Pourtant, graffitis, autocollants et émeutes sont des modes d’action quasi
universellement dénigrés, stigmatisés, disqualifiés. On les range habituellement au rayon
des comportements infantiles ou antisociaux, voire pathologiques : destructeurs, parfois
même autodestructeurs, il n’est pas rare que leur forme mineure obscurcisse leur contenu
politique — que leur médium subalterne dévalorise leur message, si pertinent ou percutant
soit-il. Leur médium est donc inséparable de leur signification — ils sont en quelque sorte
« quasi politiques » car leur sens et, le cas échéant, leurs buts sont politiques, tandis que leurs
outils et leur répertoire ne le sont pas ou pas tout à fait. Sans passer nullement inaperçues, de
telles formes d’action s’interdisent, en exprimant leur message d’une manière politiquement
aussi peu acceptable, d’obtenir des résultats politiques immédiats.
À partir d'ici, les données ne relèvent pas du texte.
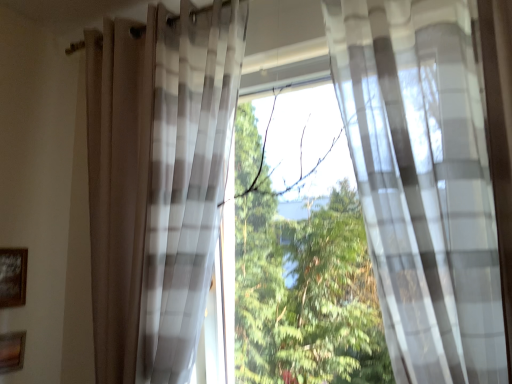
Where is `wooden framed picture at lower left, the 2th picture frame ordered from the bottom`? This screenshot has height=384, width=512. wooden framed picture at lower left, the 2th picture frame ordered from the bottom is located at coordinates (13, 276).

Is wooden framed picture at lower left, which is the first picture frame from top to bottom, placed right next to translucent white curtain at center, the 1th curtain viewed from the right?

wooden framed picture at lower left, which is the first picture frame from top to bottom, and translucent white curtain at center, the 1th curtain viewed from the right, are not in contact.

From the image's perspective, who appears lower, wooden framed picture at lower left, which is the first picture frame from top to bottom, or translucent white curtain at center, arranged as the 2th curtain when viewed from the left?

wooden framed picture at lower left, which is the first picture frame from top to bottom, is shown below in the image.

The height and width of the screenshot is (384, 512). Find the location of `the 2nd curtain above the wooden framed picture at lower left, which is the first picture frame from top to bottom (from a real-world perspective)`. the 2nd curtain above the wooden framed picture at lower left, which is the first picture frame from top to bottom (from a real-world perspective) is located at coordinates (422, 183).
Une troupe de théâtre
d’intervention LGBT qui va sur une plage réputée pour sa drague homosexuelle masculine
interpréter au beau milieu des dunes des saynètes drôles et obscènes vantant le vieillissement
physique, afin d’inciter les hommes à se protéger lors de leurs rapports sexuels anonymes et
furtifs, ne fait pas progresser les droits LGBT — surtout en des temps où les partisans de cette
cause institutionnelle s’abstiennent autant que possible de jamais parler de sexualité. Mais le fait
d’opter pour un mode d’intervention politiquement mineur est un gain autant qu’un manque,
de par l’authenticité des émotions qui sont alors convoquées et sollicitées — joie, jubilation,
jouissance.
Sans galvauder le concept et en faire un fourre-tout, on peut donc lire comme infrapolitiques non seulement des actes indétectables — qui sont infra-politiques au sens où certains
rayonnements lumineux sont infrarouges —, mais aussi des initiatives qui, visibles ou non, sont
foncièrement politiques, mais ne se perçoivent pas a priori comme telles. Tel est le cas des «
Indiens » du Mardi-Gras de la Nouvelle-Orléans — ces Africains-Américains dont l’expression
carnavalesque invente des danses et des costumes pseudo-indiens. C’est également vrai
des taqwacores, jeunes punks musulmans américains dont la musique rugissante, les paroles
provocatrices et le mode de vie personnelle anticonformiste expriment un rejet de la culture
dominante, tant occidentale qu’islamique. Une définition souple de l’infra-politique ne
dénature donc pas le concept, au contraire. Car celui-ci n’englobe pas non plus toute forme
non-conventionnelle d’intervention sur des sujets plus ou moins directement politiques. Sans
forcément être discrètes ou subreptices, les pratiques infra-politiques ont en effet une qualité
propre que n’ont pas, par exemple, toutes les formes culturelles de mobilisation collective :
chanter du gospel ou des protest songs lors d’une manifestation du mouvement pour les droits
civiques des Noirs ou contre la guerre du Vietnam, ce n’est pas la même chose que chanter des
parodies de cantiques pour contrer et ridiculiser des militants anti-avortement qui manifestent
devant une clinique où se pratiquent des IVG et tentent de dissuader les femmes d’aller y subir
l’intervention. Qu’elles soient discrètes, subalternes ou simplement mineures, les pratiques
infrapolitiques permettent non seulement de faire de la politique par d’autres moyens, mais
produisent des significations politiques que l’action conventionnelle n’autorise pas toujours et
qui échappent même parfois à leurs propres auteurs.